Lung cancer remains the second leading cause of cancer-related morbidity and mortality worldwide, with non-small cell lung cancer (NSCLC) accounting for the majority of cases. Epidermal growth factor receptor tyrosine kinase inhibitors (EGFR-TKIs) have become the standard first-line therapy for advanced NSCLC with EGFR mutations, offering significant improvements in progression-free survival (PFS), overall survival (OS), and objective response rate (ORR) compared to chemotherapy alone. Recent studies suggest that their effectiveness decreased with the emergence of acquired resistance, such as C797S and T790M. Immunotherapy alone also shows enhanced PFS and OS over chemotherapy; however, its applicability can be limited in cases with low programmed cell death ligand 1 (PD-L1) expression and result in immune-related adverse effects like those observed in retrospective, non-randomized studies. Emerging fourth-generation EGFR-TKIs, currently under clinical trials, show promising potential to address these resistance mechanisms. Advanced inhibitors, including BBT-176, BLU-945, and BLU-701, have effectively targeted resistant mutations and reduced disease progression.
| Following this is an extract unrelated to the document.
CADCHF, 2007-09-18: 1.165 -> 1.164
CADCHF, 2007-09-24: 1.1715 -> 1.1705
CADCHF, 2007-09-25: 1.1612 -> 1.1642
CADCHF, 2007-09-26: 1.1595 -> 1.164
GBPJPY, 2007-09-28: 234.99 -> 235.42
Studies have suggested that combining fourth-generation EGFR-TKIs with immunotherapies targeting novel pathways like LAG-3 and TIM-3 may enhance patient outcomes. Such combination regimens aim to optimize PFS, OS, and ORR while minimizing adverse effects and addressing the limitations of current therapies. This study explores the landscape of EGFR mutations, their clinical significance, and the integration of innovative fourth-generation EGFR-TKIs with immunotherapies, emphasizing the potential of precision medicine in advancing the management of EGFR-mutated NSCLC.